Assigned task 1: Summarize the text on proteome star grades in two sentences.
Assigned task 2: Carry on the text on proteome star grades from its last sentence.

Document segment:

● ● ● ● ●

Individual GenPept proteins utilized by IEDB data are assigned to parent proteins from reference proteomes by sequence homology. These reference proteomes are graded by a star system that reflects the quality and completeness of each.
★★★ For some well-studied species UniProt provides reference proteomes that contain a full set of all proteins expressed by the species. For some bacterial species having inconsistent protein expression, additional proteins have been added to the reference proteome to create metaproteomes. These reference proteomes or metaproteomes are designated by three stars.
★★For other species that have been completely sequenced, UniProt provides complete proteomes. In addition, for some species expressing allergens, formal nomenclature designated by the International Union of Immunological Societies (IUIS) exits to describe these allergens. Complete proteomes that are not considered reference proteomes, or ones that contain formal IUIS allergen nomenclature for a subset of proteins, are designated by two stars.
★For some species, a proteome does not currently exist in UniProt, but GenBank provides a set of proteins representative of the species. These GenBank proteomes are designated by a single star.

● ● ● ● ●

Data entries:

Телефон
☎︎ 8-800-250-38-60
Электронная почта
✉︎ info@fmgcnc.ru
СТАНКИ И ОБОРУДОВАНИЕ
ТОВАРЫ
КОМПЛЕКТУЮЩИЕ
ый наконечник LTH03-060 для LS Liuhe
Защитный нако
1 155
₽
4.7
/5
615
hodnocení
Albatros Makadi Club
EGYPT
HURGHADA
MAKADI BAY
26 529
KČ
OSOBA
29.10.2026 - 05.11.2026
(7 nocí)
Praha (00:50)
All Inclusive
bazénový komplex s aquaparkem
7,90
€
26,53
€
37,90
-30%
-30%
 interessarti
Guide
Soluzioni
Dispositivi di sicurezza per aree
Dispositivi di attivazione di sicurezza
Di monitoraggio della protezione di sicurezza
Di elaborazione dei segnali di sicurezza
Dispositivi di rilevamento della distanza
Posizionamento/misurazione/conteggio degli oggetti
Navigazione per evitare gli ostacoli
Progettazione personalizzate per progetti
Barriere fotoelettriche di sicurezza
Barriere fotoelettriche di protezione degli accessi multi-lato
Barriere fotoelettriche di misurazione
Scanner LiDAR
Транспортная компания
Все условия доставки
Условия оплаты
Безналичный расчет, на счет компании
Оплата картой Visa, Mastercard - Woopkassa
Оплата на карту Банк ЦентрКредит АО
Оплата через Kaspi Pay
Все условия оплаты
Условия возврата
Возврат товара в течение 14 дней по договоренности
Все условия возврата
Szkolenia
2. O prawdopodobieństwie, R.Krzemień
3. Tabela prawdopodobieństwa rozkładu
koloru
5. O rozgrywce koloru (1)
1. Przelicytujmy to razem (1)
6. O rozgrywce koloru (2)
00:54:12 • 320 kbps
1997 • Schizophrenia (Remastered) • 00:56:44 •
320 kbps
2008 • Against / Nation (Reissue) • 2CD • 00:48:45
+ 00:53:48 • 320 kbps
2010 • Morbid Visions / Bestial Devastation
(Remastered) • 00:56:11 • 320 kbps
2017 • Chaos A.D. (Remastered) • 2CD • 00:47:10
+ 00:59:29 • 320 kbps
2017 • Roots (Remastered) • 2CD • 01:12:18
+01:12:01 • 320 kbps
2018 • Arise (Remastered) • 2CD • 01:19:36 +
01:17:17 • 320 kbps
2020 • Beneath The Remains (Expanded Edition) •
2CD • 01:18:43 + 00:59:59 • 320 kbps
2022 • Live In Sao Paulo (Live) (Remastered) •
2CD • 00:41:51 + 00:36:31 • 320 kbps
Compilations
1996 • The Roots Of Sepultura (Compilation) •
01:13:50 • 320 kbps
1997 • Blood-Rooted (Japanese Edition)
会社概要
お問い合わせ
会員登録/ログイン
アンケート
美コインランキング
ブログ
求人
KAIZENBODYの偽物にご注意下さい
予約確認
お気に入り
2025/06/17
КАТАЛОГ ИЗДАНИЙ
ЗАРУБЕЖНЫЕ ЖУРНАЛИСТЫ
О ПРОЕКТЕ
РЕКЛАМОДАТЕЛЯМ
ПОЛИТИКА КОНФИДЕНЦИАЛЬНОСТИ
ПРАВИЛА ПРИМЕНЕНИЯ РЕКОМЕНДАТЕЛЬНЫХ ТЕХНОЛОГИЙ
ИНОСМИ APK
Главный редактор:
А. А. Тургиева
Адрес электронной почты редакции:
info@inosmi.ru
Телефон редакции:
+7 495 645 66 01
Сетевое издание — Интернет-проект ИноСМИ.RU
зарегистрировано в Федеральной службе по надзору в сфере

● ● ● ● ●

Your response 1: GenPept proteins used by IEDB data are assigned by sequence homology to parent proteins from reference proteomes, which are graded with stars for quality and completeness. Three stars mark UniProt reference proteomes or metaproteomes, two stars mark complete UniProt proteomes that are not reference proteomes or that carry formal IUIS allergen nomenclature for a subset of proteins, and one star marks GenBank protein sets for species with no UniProt proteome.

Your response 2:
☆For species that have no proteome in UniProt or GenBank, and no IUIS nomenclature, UniProt may still contain some records that can be used as parents. This case is designated with an unfilled star.
Species having no proteome in either UniProt or GenBank are designated by no stars.
Within each species’ proteome, individual “parent” proteins serve to group multiple distinct GenPept sequences. These GenPept entries are the “children” for each proteome protein in the Molecule Tree. This allows users to search IEDB data by selecting the parent protein from the reference proteome, rather than having to select each individual GenPept entry. The “parent” proteins within each proteome also use stars to denote the quality of information provided by each.
★★UniProt reviewed proteins or proteins having official IUIS allergen nomenclature have two stars.
★UniProt unreviewed proteins or proteins from GenBank have a single star.
☆ Nodes of the protein branch of the molecule tree containing GenPept and IEDB internal protein accessions having no homology to any protein within a reference proteome are designated with an unfilled star.
Organizational nodes, utilized by the Molecule tree to clarify the relationship between groups of similar proteins have no stars. An example of these nodes is “Immunoglobulin” used to group all immunoglobulin proteins from a single species.